Retinal Periphlebitis in Patients With Acquired Immunodeficiency Syndrome With Cytomegalovirus Retinitis Mimics Acute Frosted Retinal Periphlebitis

Author Affiliations

From the Department of Ophthalmology and Visual Sciences, University of Illinois at Chicago, and Mercy Hospital and Medical Center, Chicago (Dr Rabb); the Department of Ophthalmology, Northwestern University Medical School, Chicago (Dr Jampol); the University of Texas, Southwestern Medical Center, Department of Ophthalmology, Dallas (Dr Fish); Mayo Clinic, Scottsdale, Ariz (Dr Campo); Retina Physicians and Surgeons Inc, Dayton, Ohio (Dr Sobol); and the Division of Ophthalmology, Cook County (Illinois) Hospital, Chicago (Dr Becker).

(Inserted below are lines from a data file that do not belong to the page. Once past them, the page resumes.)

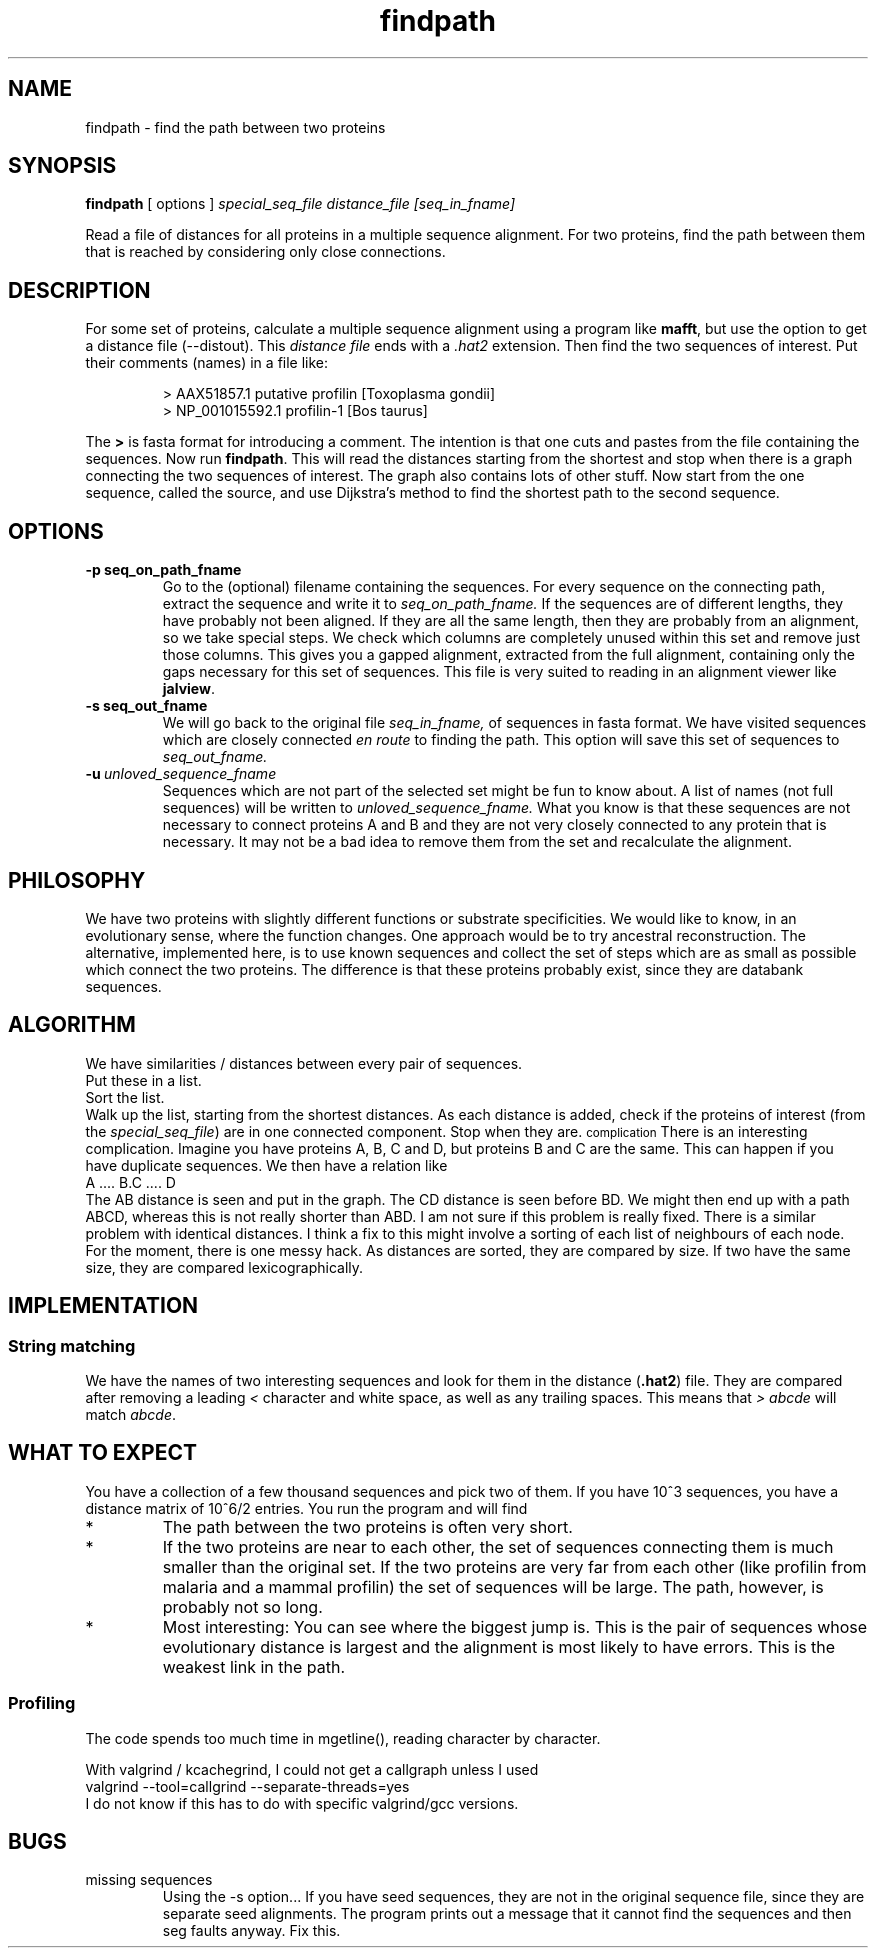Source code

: .TH findpath local 2015-10-22 local  "local doc"
.SH NAME
findpath \- find the path between two proteins
.SH SYNOPSIS
.B findpath
[ options ]
.I special_seq_file distance_file [seq_in_fname]
.LP
Read a file of distances for all proteins in a multiple sequence
alignment. For two proteins, find the path between them that is
reached by considering only close connections.
.SH DESCRIPTION
.LP
For some set of proteins, calculate a multiple sequence alignment using
a program like
.BR "mafft",
but use the option to get a distance file (--distout). This
.I "distance file"
ends with a
.I ".hat2"
extension. Then find the two sequences of interest. Put their
comments (names) in a file like:
.RS
.nf

> AAX51857.1 putative profilin [Toxoplasma gondii]
> NP_001015592.1 profilin-1 [Bos taurus]

.fi
.RE
The
.B \>
is fasta format for introducing a comment. The
intention is that one cuts and pastes from the file containing the
sequences.
Now run
.BR "findpath".
This will read the distances starting from the shortest and stop when there is a graph connecting the two sequences of interest. The graph also contains lots of other stuff.
Now start from the one sequence, called the source, and use Dijkstra's
method to find the shortest path to the second sequence.
.SH OPTIONS
.TP 7
.BI -p\ seq_on_path_fname
Go to the (optional) filename containing the sequences.
For every sequence on the connecting path, extract the sequence and write it to
.IR seq_on_path_fname.
If the sequences are of different lengths, they have probably not been
aligned. If they are all the same length, then they are probably from
an alignment, so we take special steps. We check which columns are
completely unused within this set and remove just those columns. This
gives you a gapped alignment, extracted from the full alignment,
containing only the gaps necessary for this set of sequences. This
file is very suited to reading in an alignment viewer like
.BR jalview .
.TP 7
.BI -s\ seq_out_fname
We will go back to the original file
.IR seq_in_fname,
of sequences in fasta format.
We have visited sequences which are closely connected
.I en route
to finding the path. This option will save this set of sequences to
.I seq_out_fname.
. The idea is that, having removed distant sequences, you might want to re-align these sequences. This set does not contain any really unhelpful sequences, so you could consider saving it and re-aligning. In practice, I have not seen any cases where the set is significantly smaller.
.TP 7
.BI -u\  unloved_sequence_fname
Sequences which are not part of the selected set might be fun to know
about. A list of names (not full sequences) will be written to
.I unloved_sequence_fname.
What you know is that these sequences are not necessary to connect proteins A and B and they are not very closely connected to any protein that is necessary. It may not be a bad idea to remove them from the set and recalculate the alignment.
.SH PHILOSOPHY
We have two proteins with slightly different functions or substrate
specificities. We would like to know, in an evolutionary sense, where
the function changes. One approach would be to try ancestral
reconstruction. The alternative, implemented here, is to use known
sequences and collect the set of steps which are as small as possible
which connect the two proteins. The difference is that these proteins
probably exist, since they are databank sequences.
.SH ALGORITHM
We have similarities / distances between every pair of sequences.
.br
Put these in a list.
.br
Sort the list.
.br
Walk up the list, starting from the shortest distances. As each distance is added, check if the proteins of interest (from the
.IR "special_seq_file")
are in one connected component. Stop when they are.
.SM complication
There is an interesting complication. Imagine you have proteins A, B, C and D, but proteins B and C are the same. This can happen if you have duplicate sequences. We then have a relation like
.nf
   A .... B.C .... D
.fi
The AB distance is seen and put in the graph. The CD distance is seen before BD. We might then end up with a path ABCD, whereas this is not really shorter than ABD. I am not sure if this problem is really fixed. There is a similar problem with identical distances. I think a fix to this might involve a sorting of each list of neighbours of each node. For the moment, there is one messy hack. As distances are sorted, they are compared by size. If two have the same size, they are compared lexicographically.

.SH IMPLEMENTATION

.SS String matching

We have the names of two interesting sequences and look for them in the distance
.RB ( .hat2 )
file. They are compared after removing a leading
.I <
character and white space, as well as any trailing spaces. This means that
.I ">\ abcde"
will match
.IR "abcde".
.SH WHAT TO EXPECT
You have a collection of a few thousand sequences and pick two of
them. If you have 10^3 sequences, you have a distance matrix of 10^6/2
entries. You run the program and will find
.IP *
The path between the two proteins is often very short.
.IP *
If the two proteins are near to each other, the set of sequences
connecting them is much smaller than the original set. If the two
proteins are very far from each other (like profilin from malaria and
a mammal profilin) the set of sequences will be large. The path,
however, is probably not so long.
.IP *
Most interesting: You can see where the biggest jump is. This is the
pair of sequences whose evolutionary distance is largest and the
alignment is most likely to have errors. This is the weakest link in
the path.
.SS Profiling
The code spends too much time in mgetline(), reading character by character.
.PP
With valgrind / kcachegrind, I could not get a callgraph unless I used
.nf
valgrind --tool=callgrind --separate-threads=yes
.fi
I do not know if this has to do with specific valgrind/gcc versions.
.SH BUGS
.IP "missing sequences"
Using the -s option... If you have seed sequences, they are not in the original sequence file, since they are separate seed alignments. The program prints out a message that it cannot find the sequences and then seg faults anyway. Fix this.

Arch Ophthalmol. 1992;110(9):1257-1260. doi:10.1001/archopht.1992.01080210075028
Abstract

• Acute frosted retinal periphlebitis is an inflammatory condition of unknown origin characterized by marked perivenular infiltration in otherwise healthy patients. We encountered seven patients with acquired immunodeficiency syndrome who exhibited visual loss associated with an unusual diffuse retinal periphlebitis very similar in appearance to acute frosted retinal periphlebitis. Each patient developed a thick inflammatory infiltrate surrounding the retinal venules, creating a frosted appearance. Two cases were bilateral. All patients had areas of more typical cytomegalovirus retinitis in their involved eye(s). Five of six patients treated with ganciclovir sodium showed improvement not only of the cytomegalovirus retinitis but also of the periphlebitis. Although we do not have histopathologic evidence that cytomegalovirus was the cause of these cases of periphlebitis, we believe that periphlebitis may be a previously unrecognized finding of cytomegalovirus retinitis in patients with acquired immunodeficiency syndrome. So far, there is no evidence implicating cytomegalovirus as the cause of acute frosted retinal periphlebitis in healthy patients.